Exercise 1.2.3
Unicode and Strings
Generally speaking, string
objects in Common Lisp are Unicode by default, encoded as UTF-8. This is not a guarantee, however; it's typically just a default on most implementations of Lisp on platforms that support it.
You can do a quick check to see if your implementation of Lisp supports Unicode or not.
* char-code-limit
If that constant variable returns 1114112
, then you're in luck! You have full Unicode support. If it's less than that, you may be more limited in what you can do with strings.
In SBCL, you can test specifically for Unicode support using Lisp's read-time conditionals (but this feature test is not portable):
* #+sb-unicode (format nil "~C" #\cuneiform_sign_an_plus_naga_opposing_an_plus_naga)

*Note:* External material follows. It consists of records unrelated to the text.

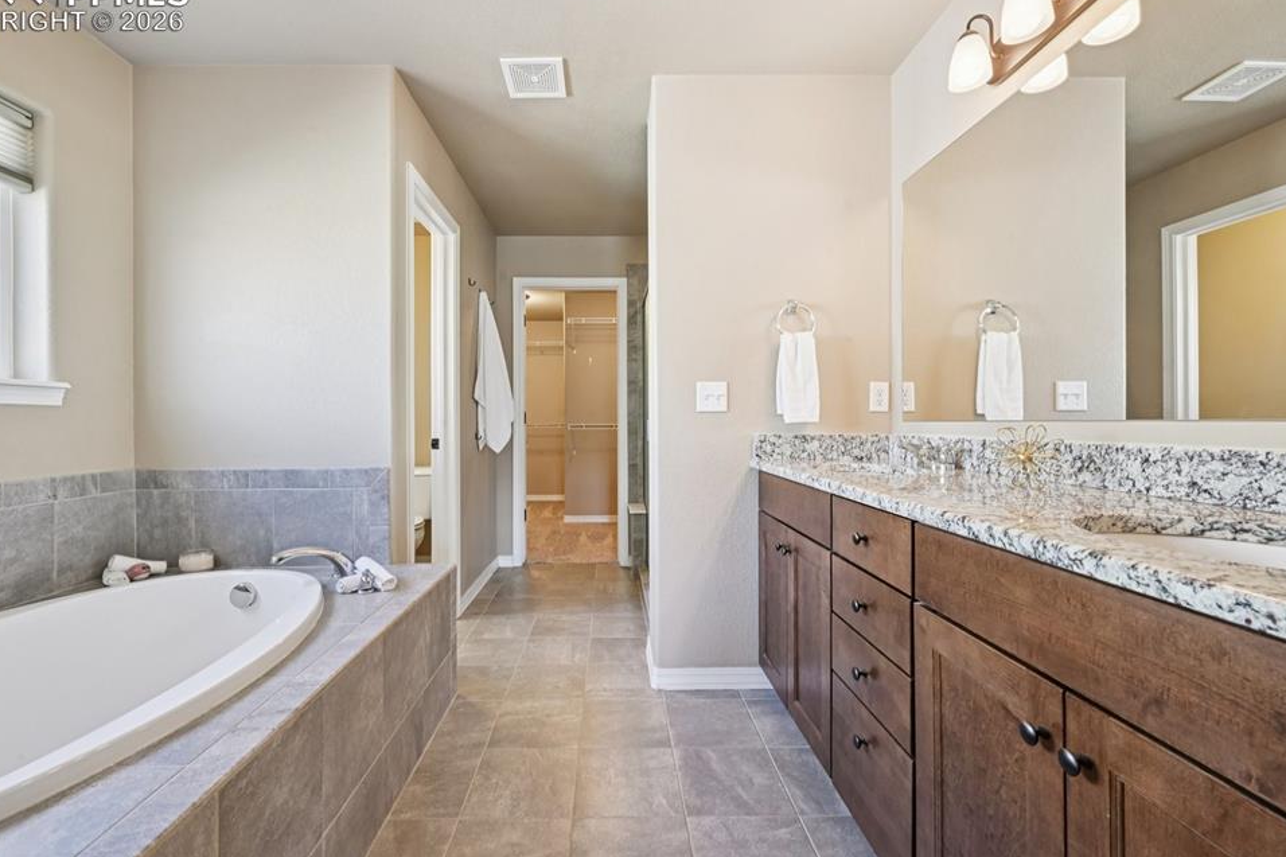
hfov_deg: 100.3
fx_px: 536
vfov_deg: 77.3
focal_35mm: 15
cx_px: 608
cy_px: 416
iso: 400
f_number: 11
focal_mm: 14
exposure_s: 1/4
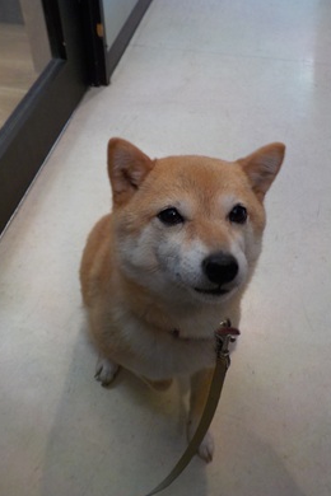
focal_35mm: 32
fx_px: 441
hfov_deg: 41.1
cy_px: 252
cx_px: 158
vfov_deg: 58.7
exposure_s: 1/30
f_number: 3.3
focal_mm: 4.1
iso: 140
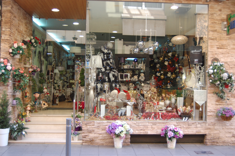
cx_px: 118
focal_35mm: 39
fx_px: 254
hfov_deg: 49.6
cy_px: 78
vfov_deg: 34.1
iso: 800
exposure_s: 1/125
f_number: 4.2
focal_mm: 26
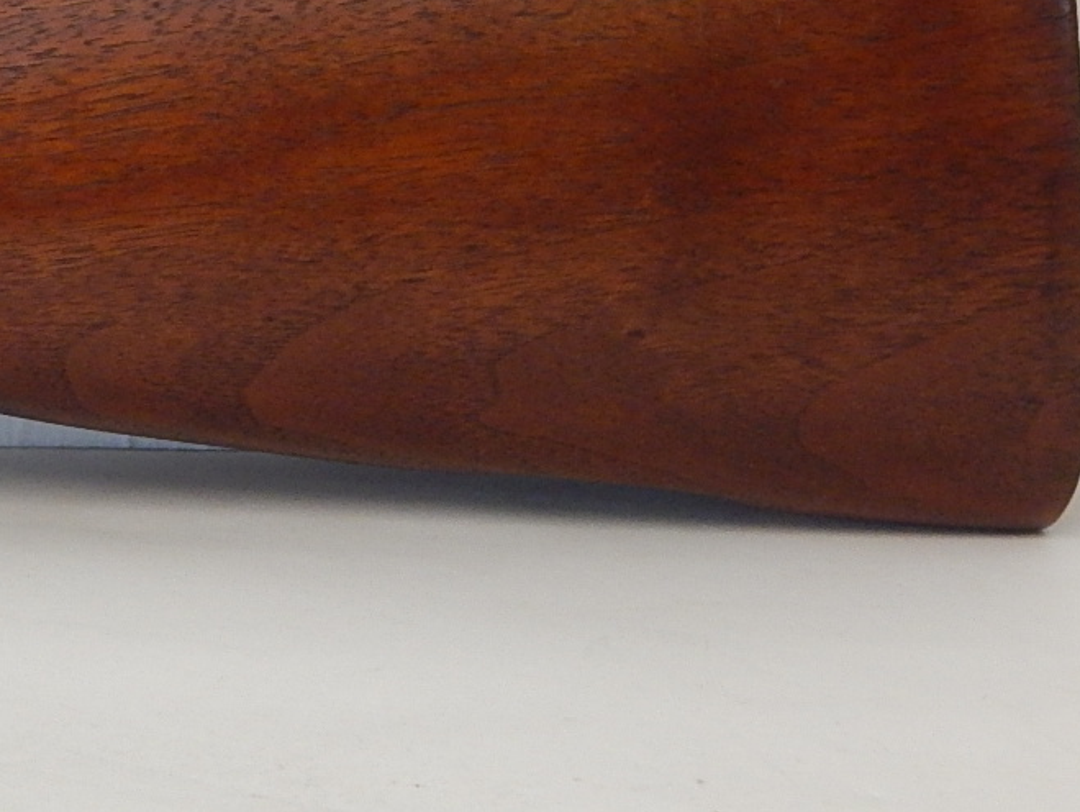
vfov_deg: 10.0
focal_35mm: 148
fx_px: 4620
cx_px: -118
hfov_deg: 13.1
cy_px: 80
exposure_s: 1/40
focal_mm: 10.9
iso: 400
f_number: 4
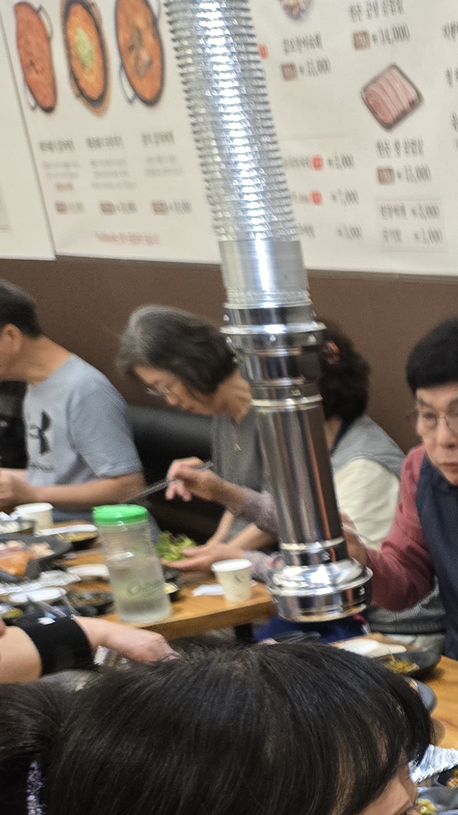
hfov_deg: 13.7
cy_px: 783
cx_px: 1032
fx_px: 1468
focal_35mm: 68
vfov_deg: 29.3
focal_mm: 5.4
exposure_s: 1/120
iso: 200
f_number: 1.8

This code will only return a string of the cuneiform sign if you are using SBCL and you have Unicode support enabled; if you also want to see the cuneiform sign, and not a numbered Unicode box character, you have to install cuneiform fonts as well.
On Arch Linux, the ttf-akkadian
package is available in AUR. For other platforms, you can find up-to-date links for Sumerian, Akkadian, Old Babylonian, and Neo-Assyrian fonts from the Wikipedia article for the Cuneiform (Unicode block).
Unless you plan on working with a lot of different character sets, you'll probably never notice the full Unicode support, when present.